Another (rather naive - yet effective) way is to estimate a density function using interpolation between the peaks of the histogram. We can use the np.histogram
function to calculate histogram values and interpolate between these values to plot a density curve.
import numpy as np
n, bins = np.histogram(data.Height, 20, density=1)
n , bins
(array([0.00040428, 0.00145539, 0.00533644, 0.01228997, 0.02603534,
0.04883648, 0.07034393, 0.08376588, 0.09031514, 0.08724265,
0.08958744, 0.08562554, 0.07204189, 0.05829652, 0.0412361 ,
0.02061805, 0.00970261, 0.00347677, 0.00153625, 0.00040428]),
array([54.26313333, 55.49991378, 56.73669423, 57.97347468, 59.21025513,
60.44703558, 61.68381603, 62.92059648, 64.15737693, 65.39415738,
66.63093784, 67.86771829, 69.10449874, 70.34127919, 71.57805964,
72.81484009, 74.05162054, 75.28840099, 76.52518144, 77.7619619 ,
78.99874235]))
Here n
represents the values of the histogram and bins
are the bin positions along the x -axis. We can interpolate between these values to calculate the points for the density curve as you can see below.

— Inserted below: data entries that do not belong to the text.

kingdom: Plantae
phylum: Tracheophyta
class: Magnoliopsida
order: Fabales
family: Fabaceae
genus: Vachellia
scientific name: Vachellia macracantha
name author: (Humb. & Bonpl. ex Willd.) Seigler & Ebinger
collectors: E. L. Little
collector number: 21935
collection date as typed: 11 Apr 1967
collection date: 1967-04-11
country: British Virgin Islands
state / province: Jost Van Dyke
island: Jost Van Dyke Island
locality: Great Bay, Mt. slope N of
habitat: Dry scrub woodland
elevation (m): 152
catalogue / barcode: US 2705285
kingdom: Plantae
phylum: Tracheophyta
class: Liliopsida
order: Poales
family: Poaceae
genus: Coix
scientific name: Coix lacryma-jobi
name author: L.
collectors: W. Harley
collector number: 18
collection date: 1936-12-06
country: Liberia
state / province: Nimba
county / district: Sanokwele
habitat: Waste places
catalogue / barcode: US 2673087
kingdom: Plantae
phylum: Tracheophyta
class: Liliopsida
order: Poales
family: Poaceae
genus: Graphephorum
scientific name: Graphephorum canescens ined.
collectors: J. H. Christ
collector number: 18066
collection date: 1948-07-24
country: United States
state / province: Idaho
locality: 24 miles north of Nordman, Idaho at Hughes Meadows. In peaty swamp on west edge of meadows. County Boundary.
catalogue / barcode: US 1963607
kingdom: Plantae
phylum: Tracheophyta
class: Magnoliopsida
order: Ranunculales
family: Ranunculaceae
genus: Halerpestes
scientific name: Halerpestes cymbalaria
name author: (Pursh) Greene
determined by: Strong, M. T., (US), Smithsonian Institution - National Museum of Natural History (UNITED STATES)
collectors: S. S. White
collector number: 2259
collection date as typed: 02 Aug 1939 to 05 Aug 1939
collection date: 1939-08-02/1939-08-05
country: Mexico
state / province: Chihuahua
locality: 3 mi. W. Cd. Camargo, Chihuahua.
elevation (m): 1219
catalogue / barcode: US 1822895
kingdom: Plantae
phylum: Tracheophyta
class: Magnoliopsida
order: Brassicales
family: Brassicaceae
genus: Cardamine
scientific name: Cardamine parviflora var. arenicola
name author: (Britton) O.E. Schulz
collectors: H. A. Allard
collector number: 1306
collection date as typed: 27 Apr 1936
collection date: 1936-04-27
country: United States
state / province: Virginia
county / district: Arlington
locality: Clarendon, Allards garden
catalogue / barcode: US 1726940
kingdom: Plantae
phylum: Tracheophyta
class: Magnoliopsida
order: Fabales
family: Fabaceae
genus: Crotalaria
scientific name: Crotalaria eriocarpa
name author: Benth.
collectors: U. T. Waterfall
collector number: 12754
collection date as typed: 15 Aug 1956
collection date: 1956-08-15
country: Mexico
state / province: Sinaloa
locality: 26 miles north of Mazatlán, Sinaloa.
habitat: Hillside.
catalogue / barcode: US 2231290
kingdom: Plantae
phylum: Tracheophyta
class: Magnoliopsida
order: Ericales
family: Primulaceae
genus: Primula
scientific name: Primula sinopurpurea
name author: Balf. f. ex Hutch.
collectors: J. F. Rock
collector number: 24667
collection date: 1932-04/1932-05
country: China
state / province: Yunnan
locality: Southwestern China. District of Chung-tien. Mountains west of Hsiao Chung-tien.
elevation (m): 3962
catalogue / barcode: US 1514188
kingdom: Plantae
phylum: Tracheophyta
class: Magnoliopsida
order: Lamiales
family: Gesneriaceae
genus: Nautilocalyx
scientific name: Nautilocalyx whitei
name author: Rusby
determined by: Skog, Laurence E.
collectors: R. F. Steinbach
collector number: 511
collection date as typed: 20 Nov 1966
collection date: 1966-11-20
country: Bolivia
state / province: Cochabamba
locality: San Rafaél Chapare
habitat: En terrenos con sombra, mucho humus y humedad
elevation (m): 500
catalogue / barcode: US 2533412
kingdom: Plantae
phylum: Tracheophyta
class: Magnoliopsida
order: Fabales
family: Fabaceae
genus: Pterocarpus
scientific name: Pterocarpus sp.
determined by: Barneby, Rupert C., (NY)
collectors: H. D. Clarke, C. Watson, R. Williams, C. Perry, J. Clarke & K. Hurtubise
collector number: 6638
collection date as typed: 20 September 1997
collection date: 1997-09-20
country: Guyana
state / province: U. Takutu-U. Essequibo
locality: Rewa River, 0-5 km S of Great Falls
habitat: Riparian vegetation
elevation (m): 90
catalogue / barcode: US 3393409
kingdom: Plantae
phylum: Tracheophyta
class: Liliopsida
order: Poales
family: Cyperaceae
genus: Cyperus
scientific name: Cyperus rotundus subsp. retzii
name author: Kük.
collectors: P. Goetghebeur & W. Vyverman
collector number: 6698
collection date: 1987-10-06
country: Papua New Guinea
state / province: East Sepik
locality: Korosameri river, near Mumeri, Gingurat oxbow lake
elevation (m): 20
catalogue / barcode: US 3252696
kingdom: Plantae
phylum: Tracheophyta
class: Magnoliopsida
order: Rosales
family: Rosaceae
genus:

# Initialize numpy arrays according to number of bins with zeros to store interpolated values
pdfx = np.zeros(n.size)
pdfy = np.zeros(n.size)
# Interpolate through histogram bins
# identify middle point between two neighbouring bins, in terms of x and y coords
for k in range(n.size):
pdfx[k] = 0.5*(bins[k]+bins[k+1])
pdfy[k] = n[k]
# plot the calculated curve
plt.plot(pdfx, pdfy);
That looks reasonable! This plot reflects our density function. You can plot it on top of the normalized histogram now and get a complete picture of underlying data.
plt.figure(figsize=(7,5))
data.Height.plot.hist(bins = 20, density=True, label = 'Normalized histogram', alpha = 0.7)
# plot the calculated curve
plt.plot(pdfx, pdfy, label = 'Density function')
plt.ylabel ('Probabilities')
plt.legend()
plt.title ('PDF for height data')
plt.show()
This looks pretty good! In the next lab, you'll practice your knowledge!
NOTE: Be careful when using this naive interpolation method! The results depend very much on the number of bins used when creating your histogram.
In this lesson, you learned about the probability density function and identified the difference between point probabilities (for PMFs) and PMFs for continuous variables. One important takeaway is that the probability of a specific value for a continuous variable is zero! You can use integrals to get probabilities for a range of values when using PDFs. The idea of taking ranges of values will become more important when looking at Cumulative Density Functions, but let's practice our PDF knowledge first!